Content revision data

--- START ---

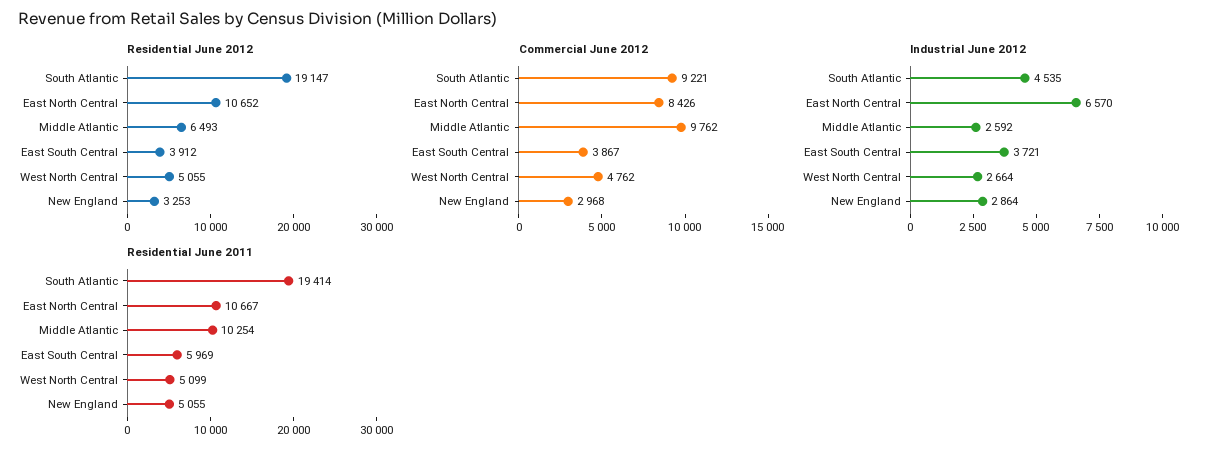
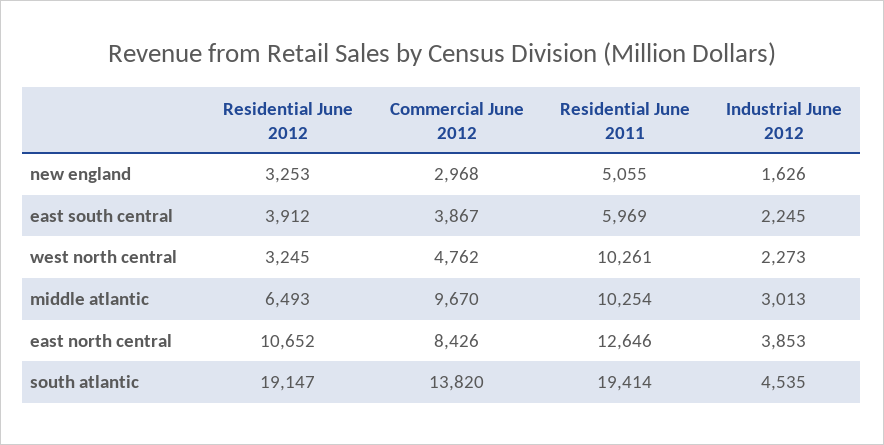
  {
    "Residential June 2012": {
      "South Atlantic": 19147,
      "East North Central": 10652,
      "Middle Atlantic": 6493,
      "East South Central": 3912,
-     "West North Central": 5055,
+     "West North Central": 3245,
      "New England": 3253
    },
    "Commercial June 2012": {
-     "South Atlantic": 9221,
+     "South Atlantic": 13820,
      "East North Central": 8426,
-     "Middle Atlantic": 9762,
+     "Middle Atlantic": 9670,
      "East South Central": 3867,
      "West North Central": 4762,
      "New England": 2968
    },
    "Industrial June 2012": {
      "South Atlantic": 4535,
-     "East North Central": 6570,
+     "East North Central": 3853,
-     "Middle Atlantic": 2592,
+     "Middle Atlantic": 3013,
-     "East South Central": 3721,
+     "East South Central": 2245,
-     "West North Central": 2664,
+     "West North Central": 2273,
-     "New England": 2864
+     "New England": 1626
    },
    "Residential June 2011": {
      "South Atlantic": 19414,
-     "East North Central": 10667,
+     "East North Central": 12646,
      "Middle Atlantic": 10254,
      "East South Central": 5969,
-     "West North Central": 5099,
+     "West North Central": 10261,
      "New England": 5055
    }
  }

--- END ---

_REQUIREMENT:_
Working through the records, copy each line in which the word "June" appears.

_FINISHED EXERCISE:_
    "Residential June 2012": {
    "Commercial June 2012": {
    "Industrial June 2012": {
    "Residential June 2011": {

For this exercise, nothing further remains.